BOWELS
The intestines or entrails. The word may refer to the deep or remote part of anything, as the “bowels” of the earth. The Hebrew words frequently translated “bowels” in the older Bible versions are also rendered in more modern translations as “intestines,” or “entrails,” where the context clearly indicates that they have that connotation. (Compare 2 Samuel 20:10; 2 Chronicles 21:15, 18, 19; Job 20:14, in various Bible versions.) Where the Hebrew terms are not confined to “intestines” the English words “belly,” “inward parts,” “body,” “stomach,” “womb,” and related expressions are sometimes used in modern translations.—Gen. 15:4; 25:23; Ps. 71:6; Isa. 16:11; 49:1.
Physical food is assimilated by the intestines. This fact was metaphorically used to represent mental or spiritual digestion when in vision, Ezekiel was told to eat a scroll, filling his intestines or bowels with it. Ezekiel was to gain spiritual strength by meditating upon and storing in his memory the words written in the scroll. He was thereby nourished spiritually and provided with a message to speak.—Ezek. 3:1-6; compare Revelation 10:8-10.

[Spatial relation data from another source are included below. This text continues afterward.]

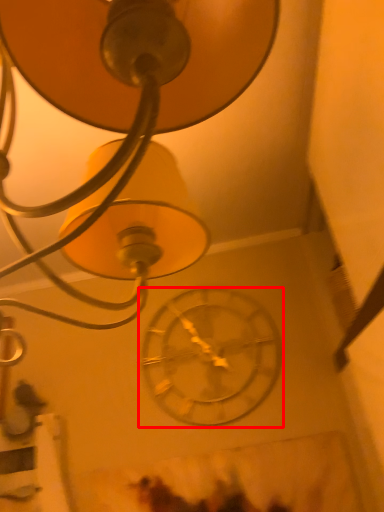
Question: From the image's perspective, where is wall clock (annotated by the red box) located relative to lamp?

Choices:
 (A) below
 (B) above

Answer: (A)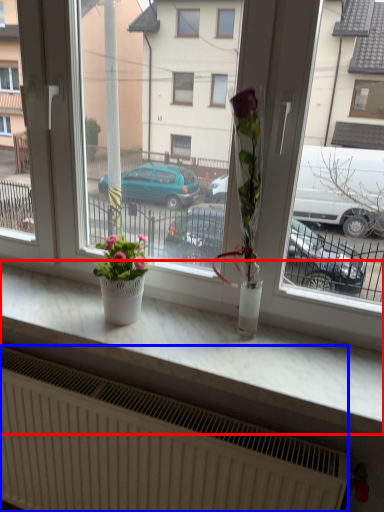
Question: Which object is closer to the camera taking this photo, counter top (highlighted by a red box) or radiator (highlighted by a blue box)?

Choices:
 (A) counter top
 (B) radiator

Answer: (A)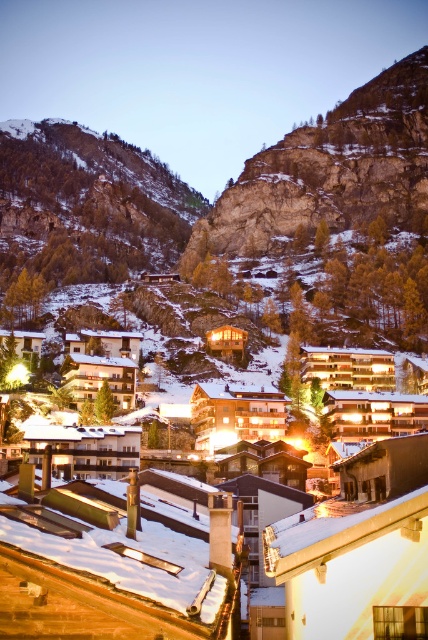
You are standing in the alpine village and want to take a photo of the snowy rocky cliff at upper left. What are the coordinates where you should aim your camera?

The snowy rocky cliff at upper left is located at coordinates point [86,205].

You are a hiker planning to cross the gap between the snowy rocky cliff at upper left and the rocky cliff at upper center. Your backpack has a rope that can stretch up to 60 meters. Based on the scene, will the rope be sufficient to safely cross the gap?

The distance between the snowy rocky cliff at upper left and the rocky cliff at upper center is 63.58 meters. Since the rope can only stretch up to 60 meters, it will not be sufficient to safely cross the gap.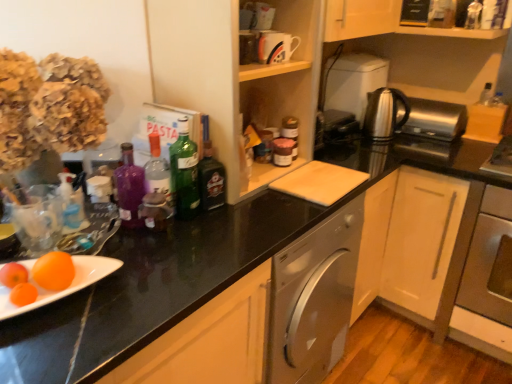
The image size is (512, 384). What do you see at coordinates (384, 113) in the screenshot? I see `silver metallic kettle at right` at bounding box center [384, 113].

In order to face satin silver kettle at upper right, the third appliance in the front-to-back sequence, should I rotate leftwards or rightwards?

To align with it, rotate right about 13.863°.

What do you see at coordinates (352, 82) in the screenshot? I see `satin silver kettle at upper right, marked as the 2th appliance in a left-to-right arrangement` at bounding box center [352, 82].

This screenshot has height=384, width=512. Describe the element at coordinates (13, 275) in the screenshot. I see `orange matte at lower left` at that location.

Locate an element on the screen. The width and height of the screenshot is (512, 384). satin silver toaster at upper right, which appears as the 1th appliance when viewed from the right is located at coordinates (433, 119).

At what (x,y) coordinates should I click in order to perform the action: click on silver metallic kettle at right. Please return your answer as a coordinate pair (x, y). The image size is (512, 384). Looking at the image, I should click on (384, 113).

From a real-world perspective, does green glass bottle at center, which ranks as the 2th bottle in right-to-left order, stand above purple glass bottle at center, which is the 4th bottle in right-to-left order?

Yes, from a real-world perspective, green glass bottle at center, which ranks as the 2th bottle in right-to-left order, is over purple glass bottle at center, which is the 4th bottle in right-to-left order

Does green glass bottle at center, which is the 3th bottle in left-to-right order, come behind purple glass bottle at center, which is the 4th bottle in right-to-left order?

Yes, it is.

In the scene shown: Is green glass bottle at center, which is the 3th bottle in left-to-right order, taller or shorter than purple glass bottle at center, which is the 4th bottle in right-to-left order?

green glass bottle at center, which is the 3th bottle in left-to-right order, is taller than purple glass bottle at center, which is the 4th bottle in right-to-left order.

From a real-world perspective, is green glass bottle at center, which is the 3th bottle in left-to-right order, above or below wooden cabinet at upper center?

In terms of real-world spatial position, green glass bottle at center, which is the 3th bottle in left-to-right order, is below wooden cabinet at upper center.

Would you say green glass bottle at center, which is the 3th bottle in left-to-right order, is outside wooden cabinet at upper center?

Since deep emotions have a marked effect on one’s literal bowels, the same Hebrew words or forms of the words are sometimes used figuratively as “inward emotions,” “pity,” “inward parts,” “mercies” and the like, as at Genesis 43:14, 30; Lamentations 3:22; Isaiah 48:19.
In the Christian Greek Scriptures the word splagʹkhna literally means “bowels.” It is used once (in the plural) to refer to the literal intestines. (Acts 1:18) Elsewhere the forms of the word denote “tender affections” and similar emotions.—2 Cor. 6:12; Phil. 1:8; 2:1; Col. 3:12; 1 John 3:17.